The issue is that we in communities like Saratoga represent a small and exceptionally privileged sector of the Asian American community. While our parents have undoubtedly worked hard to achieve a high quality of life, the reality is that many Asian Americans live in difficult circumstances.
These AAPI, often living in close-knit ethnic communities in cities and working low-wage jobs and positions just like the Asian women massacred at the massage parlors in Atlanta, often face little to no social mobility and similar issues to Black and Latino communities despite being burdened by the reputation of the model minority.

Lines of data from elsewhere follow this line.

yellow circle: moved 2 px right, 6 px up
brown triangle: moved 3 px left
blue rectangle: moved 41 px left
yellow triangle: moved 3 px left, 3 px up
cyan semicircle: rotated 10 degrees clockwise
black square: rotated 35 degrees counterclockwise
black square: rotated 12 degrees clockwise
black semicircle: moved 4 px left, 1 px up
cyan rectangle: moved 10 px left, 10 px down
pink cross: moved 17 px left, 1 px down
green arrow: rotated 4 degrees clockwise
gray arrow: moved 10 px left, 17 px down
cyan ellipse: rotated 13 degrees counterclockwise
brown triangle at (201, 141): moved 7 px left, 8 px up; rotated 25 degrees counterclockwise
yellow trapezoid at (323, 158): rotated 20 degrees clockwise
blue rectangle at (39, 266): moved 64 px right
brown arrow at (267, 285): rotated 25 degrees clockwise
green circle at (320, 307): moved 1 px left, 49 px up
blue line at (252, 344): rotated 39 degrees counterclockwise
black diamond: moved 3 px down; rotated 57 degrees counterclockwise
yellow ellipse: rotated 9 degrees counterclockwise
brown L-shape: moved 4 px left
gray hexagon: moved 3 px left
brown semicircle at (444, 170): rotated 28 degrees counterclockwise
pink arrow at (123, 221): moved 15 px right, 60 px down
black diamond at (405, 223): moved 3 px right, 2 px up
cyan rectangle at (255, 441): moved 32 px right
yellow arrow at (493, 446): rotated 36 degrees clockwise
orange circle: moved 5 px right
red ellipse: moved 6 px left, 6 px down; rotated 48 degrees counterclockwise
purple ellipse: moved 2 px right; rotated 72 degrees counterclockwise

It marks them as immigrant opportunity thieves and leaves them vulnerable scapegoats for a population angered by a year of pandemic restrictions, economic volatility and violence.
These less-privileged communities must constantly face struggles that we have the privilege of distancing ourselves from: living in dilapidated areas prone to violence from people looking for someone to blame, working in cultural businesses like markets, stores and parlors that are an easy and vulnerable target, and in some cases, even failing to report hate incidents that have happened to them.
A recent survey from AAPI Data found that while roughly 1 in 10 Asian Americans had experienced hate crimes or hate incidents so far this year, Asian Americans are the least likely racial demographic to report hate crimes, likely due to fear of retaliation, concern over whether justice will actually be served, or a cultural mindset of beating unfairness by just working harder.
In the Asian American community, there is great disparity in opinion on the existence and perpetuation of racism both generationally and across different backgrounds and ethnicities.
However, recent incidents have made it clear across generational and cultural boundaries that discrimination and hate against Asian Americans still very much exist, just less visibly for those who are protected by privilege. And as can be seen from the rise in solidarity and support across all AAPI communities, Asian Americans are beginning to realize that the issue persists regardless of socioeconomic status — achieving enough material success doesn’t make racist attitudes go away.
Anti-Asian discrimination is not a new phenomenon in America, having been projected in gradually more subtle ways for centuries. While the pandemic has brought the tensions against Asian Americans to a head and resulted in saddening incidents and violence, we as a community now have the opportunity to take a clear and united stand — across generations and circumstances — against violence and racism.
Once we are united in the pursuit of a common goal with the support of other POC communities, we will have a social and political voice to harness. We will no longer be silent.
This is a chance, no matter how dire the circumstances, for us to unite as a community.
Esther Luan is a junior at Saratoga High School and a second generation Taiwanese American. She first was introduced to the civic world when her mom ran for the local school board in 2016, and she fell in love with the way it allowed her to make a difference in her local community. She founded youth organization Young American Policy Advocates in 2019 to inspire more students to participate in local advocacy and civic engagement.